Last posting we started looking into using Solid-State Disks (SSDs) in server systems. SSDs still cost in the ballpark of four to five times more than traditional spinning disks, but you can use them in lower-size applications such as system disks, e.g. to reduce reboot times. And the costs are coming down at about 50% per gigabyte per year, which is a faster decline than we are seeing in spinning disks.
Interestingly, boot time improvements, while dramatic, may not be the most impressive thing about SSDs. SSDs actually speed things up even more when loading applications. The reason is that a computer’s boot procedure involves a number of activities that are not I/O-bound, whereas application loads tend to be more limited by the speed of all the random-access activity that’s required.

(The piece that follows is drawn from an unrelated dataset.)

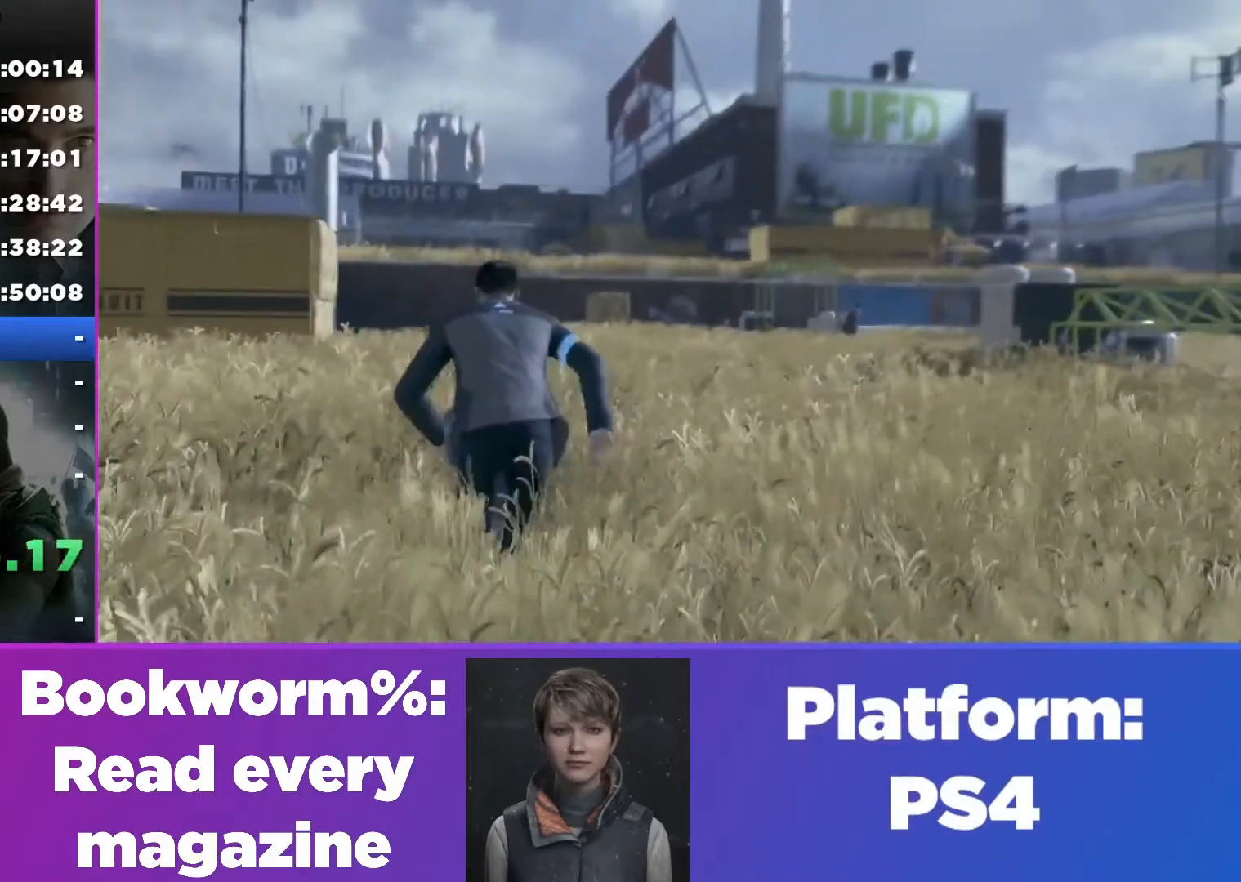
{"buttons": [], "left_stick": "up-right", "right_stick": "center", "events": [[100, "CROSS", "down"], [200, "CROSS", "up"], [300, "CROSS", "down"], [433, "CROSS", "up"]]}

I mentioned that SSDs are quite different animals and they have their own idiosyncracies. The biggest issue seems to be that they have a lower duty cycle when it comes to write operations, although this varies greatly both by product and by type. SLC-type drives (Single Level Cell) have longer lifetimes than the higher-capacity MLC-type drives (Multi-Level Cell). SLC drives tend to be used in enterprise applications, and the cheaper-but-twice-as-slow MLC drives tend to be used in the consumer space. Well, it’s not quite fair to say that MLC drives are twice as slow: their writes are twice as slow, but their reads are comparable to SLC drives. (Then there are SLC-MLC hybrids, just to make things more complicated!) Intel pegs its consumer-level drives (MLC) at a useful lifetime of 5 years, assuming 10GB of writes per day.